The question of what to assess
So, what matters? From President Obama to the Common Core State Standards, there is agreement that we should be teaching 21st –century skills such as problem-solving, critical thinking, entrepreneurship, and creativity. The big question is how to measure these complex competencies. The Plan identifies some directions for how technology can help with this:
- Use web-based assessment programs that consider a learner’s thinking processes, such as the one designed by Jim Minstrell. These are aligned with both the middle and high school National Science Education Standards and Benchmarks for Science Literacy.
- Directly assess problem-solving skills
- Make visible sequences of actions taken by learners in simulated environments
- Model complex reasoning tasks within the context of relevant societal issues
- Assess how well students communicate, such as in a multiuser virtual environment like the River City program at Harvard University. These are performance-based assessments, where students have to model, design, measure, graph, and describe results.
Assessments that help students learn
The Plan notes the two main types of assessments: summative assessments that “sum up” a student’s learning after teaching, and formative assessments that allow teachers to “form” or diagnose and modify instruction based on student responses.
As readers of this blog may know, the Explicit Direct Instruction model of teaching developed by DataWORKS founders John Hollingsworth and Dr. Silvia Ybarra emphasizes Checking For Understanding (CFU) as part of effective lesson delivery. This strategy, using random volunteers, Pair-Shares, and Whiteboards, is very effective for formative assessment during a lesson.
The Plan suggests that technology can help with this by:
- Using simple response devices working with multiple-choice or true-false questions
- Using electronic whiteboards with peer discussion, such as Group Scribbles
- Using networked graphing calculators to see how students interpreted graphs
For online learning, technology can accumulate data as students work. The system could track problem-solving sequences and strategy use based on what each student selects or inputs. It could track the number of attempts a student makes, the number of hints or type of feedback given, and the time it takes for each part of the problem. One example referenced is the ASSISTment system used in Worcester County Public Schools in Massachusetts. The system gives detailed reports of how students are doing on 100 math skills, as well as their accuracy, speed, attempts, etc. Students then receive tutoring tailored to their needs; it keeps “learning” about the students so teachers can guide them appropriately.

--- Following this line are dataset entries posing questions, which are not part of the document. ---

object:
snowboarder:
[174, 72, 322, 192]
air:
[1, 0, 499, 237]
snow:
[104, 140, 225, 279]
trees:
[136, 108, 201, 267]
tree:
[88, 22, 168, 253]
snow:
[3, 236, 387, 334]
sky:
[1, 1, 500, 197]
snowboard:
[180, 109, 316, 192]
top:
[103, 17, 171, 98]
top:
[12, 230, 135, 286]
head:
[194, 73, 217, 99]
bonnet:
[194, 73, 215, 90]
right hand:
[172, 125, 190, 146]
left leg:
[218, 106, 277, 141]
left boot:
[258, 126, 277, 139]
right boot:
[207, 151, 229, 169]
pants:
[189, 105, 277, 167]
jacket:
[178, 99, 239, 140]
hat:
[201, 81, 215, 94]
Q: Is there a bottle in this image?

Assessments that offer continuous improvement
The new Common Core Standards are being assessed primarily with computer adaptive testing where the system assigns questions based on responses to previous items on the test. The Plan also suggests something called Adaptive Assessment which facilitates differentiated learning. It is designed to combine results of student surveys of how students like to learn with their actual learning gains after using different methods (such as tutoring, small-group instruction, learning online, and learning through games). The idea is to generate “playlists” of customized learning activities for each student.
Other ways technology could make assessment more efficient include:
- Speedier development of new test questions since they can be field-tested via the web
- Using online communities to evaluate student work – such as posting poems to a social networking site, videotaping public service announcements, writing mobile apps that get downloaded, scientists judging science fair entries, writers judging literary entries, and animators judging film competitions.

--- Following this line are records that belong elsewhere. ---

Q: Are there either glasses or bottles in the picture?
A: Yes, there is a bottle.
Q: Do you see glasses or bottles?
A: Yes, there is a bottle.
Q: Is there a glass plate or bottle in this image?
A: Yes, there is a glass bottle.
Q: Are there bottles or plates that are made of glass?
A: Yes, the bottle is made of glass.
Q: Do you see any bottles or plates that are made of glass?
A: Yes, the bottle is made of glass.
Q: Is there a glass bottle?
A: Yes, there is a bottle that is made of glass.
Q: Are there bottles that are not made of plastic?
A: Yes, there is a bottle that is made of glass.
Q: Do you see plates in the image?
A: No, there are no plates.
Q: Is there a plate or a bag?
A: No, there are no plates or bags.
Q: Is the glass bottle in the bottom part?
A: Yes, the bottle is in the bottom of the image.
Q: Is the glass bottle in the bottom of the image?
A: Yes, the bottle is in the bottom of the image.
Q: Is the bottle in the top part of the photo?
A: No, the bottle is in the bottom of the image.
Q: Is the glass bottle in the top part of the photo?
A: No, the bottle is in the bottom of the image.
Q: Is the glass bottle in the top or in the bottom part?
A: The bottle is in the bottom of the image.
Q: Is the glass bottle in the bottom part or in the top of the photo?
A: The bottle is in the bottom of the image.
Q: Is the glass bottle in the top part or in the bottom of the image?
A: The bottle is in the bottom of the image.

- Making school and district test scores available to the public rather than averages or proficiency levels.
- Reducing the amount of time devoted to tests by collecting data as students work. One example is West Virginia’s techSteps program, which uses sequenced activities to introduce technology skills. Teachers assess progress against a rubric, leading to a student’s Technology Literacy Assessment Profile. The state, thus, gets data on technology proficiency at every grade level without using a separate technology test.
- Creating a system of interconnected feedback for students, educators, parents, school leaders, and district administrators that will lead to better decisions based on real data. This can lead to better teacher collaboration and better evaluation of programs and interventions.
- Developing electronic learning records for every student. This is an extension of online grade books and electronic portfolios. They could include learning experiences, competencies, and include samples of student work. They could be evaluated by rubrics that delineate what quality is expected for each project or assignment.
There are obvious problems our whole system faces, such as multiple data systems, lack of common standards for data formats, and different system platforms. But the potential for actually using real current data to support educational decisions throughout the whole system is intriguing. That is the promise that technology brings to the field of educational assessment.
The promise of technology starts with a vision like this – then we have to work out the details.
Future posts will review the big ideas in the remaining goals of this broad Plan for Technology.